**Texte du document**
------------------------
Origine de l’amélioration des plantes

L’amélioration est aussi vieille que l’agriculture. Les fermiers ont toujours sélectionné les meilleures plantes et récolté leurs graines, adaptant ainsi les plantes à l’environnement. Il s’agissait d’un processus en évolution, à l’image de l’environnement. Puis, au XIXe siècle, les découvertes d’un naturaliste nommé Charles Darwin et d’un moine augustin appelé Gregor Mendel ont posé les bases scientifiques de l’amélioration des plantes.
La théorie de la sélection naturelle de Charles Darwin explique le processus d’évolution, qui a été décrit comme « la survie du plus apte ».

Gregor Mendel a quant à lui, découvert le chaînon manquant à la théorie de Darwin. Il a réalisé que ce n’était pas la nature, ni le temps, qui donnait leur couleur blanche ou rouge aux plantes, mais bien quelque chose à l’intérieur de la plante.

Mendel a découvert le mécanisme de l’hérédité en croisant systématiquement des pois dans le jardin du monastère et en les étudiant. Et même si à l’heure actuelle l’amélioration commerciale des plantes est devenue une science de haute technologie, nécessitant un réseau mondial, l’idée de base n’a pas changé : le croisement et la sélection.
------------------------
**Extraits de données**
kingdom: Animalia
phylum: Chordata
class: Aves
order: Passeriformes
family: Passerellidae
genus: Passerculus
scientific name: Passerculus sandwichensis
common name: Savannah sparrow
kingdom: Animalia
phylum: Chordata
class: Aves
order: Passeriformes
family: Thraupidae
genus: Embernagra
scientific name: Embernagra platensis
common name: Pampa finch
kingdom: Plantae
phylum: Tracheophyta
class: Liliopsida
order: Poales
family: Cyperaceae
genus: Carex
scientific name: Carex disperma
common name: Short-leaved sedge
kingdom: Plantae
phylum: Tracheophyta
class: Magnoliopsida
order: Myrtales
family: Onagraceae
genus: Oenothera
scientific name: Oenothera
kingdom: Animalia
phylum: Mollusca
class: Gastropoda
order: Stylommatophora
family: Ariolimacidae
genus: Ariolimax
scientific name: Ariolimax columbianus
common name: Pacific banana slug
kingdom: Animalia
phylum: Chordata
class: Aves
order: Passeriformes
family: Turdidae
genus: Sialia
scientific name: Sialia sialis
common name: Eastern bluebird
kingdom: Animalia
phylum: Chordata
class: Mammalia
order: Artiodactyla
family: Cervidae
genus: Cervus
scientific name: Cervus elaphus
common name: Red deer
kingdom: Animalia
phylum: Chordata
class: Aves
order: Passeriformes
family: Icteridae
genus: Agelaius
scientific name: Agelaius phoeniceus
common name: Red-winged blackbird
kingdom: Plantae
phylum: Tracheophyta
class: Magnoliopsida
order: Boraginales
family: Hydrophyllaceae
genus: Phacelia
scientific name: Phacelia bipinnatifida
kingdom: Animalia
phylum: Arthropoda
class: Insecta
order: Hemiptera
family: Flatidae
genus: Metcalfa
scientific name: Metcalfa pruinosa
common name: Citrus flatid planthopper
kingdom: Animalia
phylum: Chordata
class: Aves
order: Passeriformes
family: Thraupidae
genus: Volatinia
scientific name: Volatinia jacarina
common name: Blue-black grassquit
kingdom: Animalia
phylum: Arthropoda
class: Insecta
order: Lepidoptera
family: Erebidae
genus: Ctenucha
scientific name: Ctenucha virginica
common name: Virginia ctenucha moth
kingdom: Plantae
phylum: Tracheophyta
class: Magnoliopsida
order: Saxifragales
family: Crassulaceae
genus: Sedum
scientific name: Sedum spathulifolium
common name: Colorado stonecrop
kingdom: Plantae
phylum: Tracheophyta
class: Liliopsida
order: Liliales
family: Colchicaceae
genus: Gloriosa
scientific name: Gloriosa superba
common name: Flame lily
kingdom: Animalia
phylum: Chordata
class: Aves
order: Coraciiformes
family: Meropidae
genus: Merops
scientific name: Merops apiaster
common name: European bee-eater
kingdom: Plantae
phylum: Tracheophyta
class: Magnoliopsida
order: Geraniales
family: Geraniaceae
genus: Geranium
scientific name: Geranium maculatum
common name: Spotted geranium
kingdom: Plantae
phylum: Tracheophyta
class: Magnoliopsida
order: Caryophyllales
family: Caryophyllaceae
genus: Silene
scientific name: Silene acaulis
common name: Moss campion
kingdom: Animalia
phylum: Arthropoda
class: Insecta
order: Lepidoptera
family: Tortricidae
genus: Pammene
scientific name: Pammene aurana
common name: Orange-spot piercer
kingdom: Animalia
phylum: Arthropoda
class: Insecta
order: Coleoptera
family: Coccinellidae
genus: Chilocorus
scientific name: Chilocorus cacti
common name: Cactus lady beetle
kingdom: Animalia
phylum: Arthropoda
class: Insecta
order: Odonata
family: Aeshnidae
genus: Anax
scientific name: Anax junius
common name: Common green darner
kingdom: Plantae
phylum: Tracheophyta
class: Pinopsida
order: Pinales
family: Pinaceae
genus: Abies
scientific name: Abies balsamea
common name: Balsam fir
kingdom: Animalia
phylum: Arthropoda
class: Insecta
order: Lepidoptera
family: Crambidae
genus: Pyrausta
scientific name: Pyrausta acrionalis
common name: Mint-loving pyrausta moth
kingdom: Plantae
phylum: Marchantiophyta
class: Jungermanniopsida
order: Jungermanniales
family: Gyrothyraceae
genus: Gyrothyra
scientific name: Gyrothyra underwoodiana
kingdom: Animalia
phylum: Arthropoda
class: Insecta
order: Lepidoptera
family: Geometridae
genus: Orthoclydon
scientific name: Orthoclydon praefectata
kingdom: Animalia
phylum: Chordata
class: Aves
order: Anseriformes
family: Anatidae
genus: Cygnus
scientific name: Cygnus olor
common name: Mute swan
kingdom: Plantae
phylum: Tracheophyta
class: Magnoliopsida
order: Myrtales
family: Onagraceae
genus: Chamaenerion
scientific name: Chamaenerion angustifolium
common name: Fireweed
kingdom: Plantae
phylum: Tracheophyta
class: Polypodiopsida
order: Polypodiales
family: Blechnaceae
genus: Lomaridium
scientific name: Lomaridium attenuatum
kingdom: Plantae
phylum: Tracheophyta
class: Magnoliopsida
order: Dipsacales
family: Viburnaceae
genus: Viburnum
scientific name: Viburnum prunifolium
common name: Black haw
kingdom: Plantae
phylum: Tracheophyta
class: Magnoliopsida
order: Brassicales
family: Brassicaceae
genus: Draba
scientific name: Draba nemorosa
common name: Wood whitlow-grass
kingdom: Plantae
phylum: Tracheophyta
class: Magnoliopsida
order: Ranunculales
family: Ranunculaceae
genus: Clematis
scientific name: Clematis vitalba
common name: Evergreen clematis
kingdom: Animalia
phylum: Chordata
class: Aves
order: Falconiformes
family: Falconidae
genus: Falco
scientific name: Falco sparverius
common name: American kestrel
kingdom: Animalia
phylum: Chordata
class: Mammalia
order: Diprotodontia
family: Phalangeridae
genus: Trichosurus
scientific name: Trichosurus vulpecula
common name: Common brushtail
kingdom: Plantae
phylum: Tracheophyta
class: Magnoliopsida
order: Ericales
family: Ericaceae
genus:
------------------------
Reprenez le texte sur l'origine de l'amélioration des plantes après sa dernière phrase et prolongez-le de quelques phrases. Les items n'interviennent en rien ici.

**Réponse produite**
Parcourir le monde pour découvrir des variations
Si la théorie de l’amélioration des plantes est relativement simple, sa mise en pratique relève d’un art sophistiqué. La première étape consiste à apporter les variations adéquates pour le croisement. Si, par exemple, l’objectif est de cultiver des tomates jaunes, la première étape est de rechercher une plante présentant une caractéristique jaune.

Nous collaborons avec nos collègues aux quatre coins du monde en échangeant du germoplasme, des variétés incomplètes présentant une ou deux caractéristiques intéressantes qu’il est possible d’utiliser, dans un effort d’amélioration de la plante mené à l’échelle internationale.